Raman spectroscopy, a non-invasive analytical technique, reveals significant potential in clinical diagnosis of kidney disorders by detecting key biomolecules in urine samples, especially glucose and protein. Although machine learning models have been widely applied for efficiently analyzing Raman spectral data, the high-dimensionality, imbalance and sample-scarcity of Raman spectral data still pose challenges to the models in achieving accurate detection. To address these challenges, we propose a novel deep learning model, TCRaman, which integrates transfer learning and contrastive learning for urine detection using Raman spectral data. As contrastive learning is capable of representation learning on imbalanced data, TCRaman first utilizes a pretrained contrastive learning model on a large labeled Raman spectral dataset of bacteria, to enhance the model’s capability to learn meaningful low-dimensional representations from high-dimensional Raman spectral data. Then, the pretrained model is finetuned on clinical urine Raman spectral data.
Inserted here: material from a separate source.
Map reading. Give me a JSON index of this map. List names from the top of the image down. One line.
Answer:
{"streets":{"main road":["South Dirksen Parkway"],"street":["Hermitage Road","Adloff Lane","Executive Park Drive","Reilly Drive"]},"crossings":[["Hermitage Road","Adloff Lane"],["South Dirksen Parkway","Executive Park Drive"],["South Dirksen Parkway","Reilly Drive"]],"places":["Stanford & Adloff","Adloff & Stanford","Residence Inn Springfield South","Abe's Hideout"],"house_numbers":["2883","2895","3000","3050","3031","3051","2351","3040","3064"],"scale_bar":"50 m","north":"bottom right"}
This transfer learning framework is a foundation model that can break through the limitation of sample-scarcity on different downstream tasks. The experiments demonstrate the superiority of TCRaman compared with current state-of-the-art models. The results show that TCRaman achieves 91% accuracy on the detection of both glucose and protein, and 95% accuracy on the prediction of kidney disorders, highlighting the effectiveness of our proposed method in detecting urine Raman spectra. The proposed TCRaman method provides a promising way for accurate, rapid, and cost-effective detection for spectral data of biochemical samples.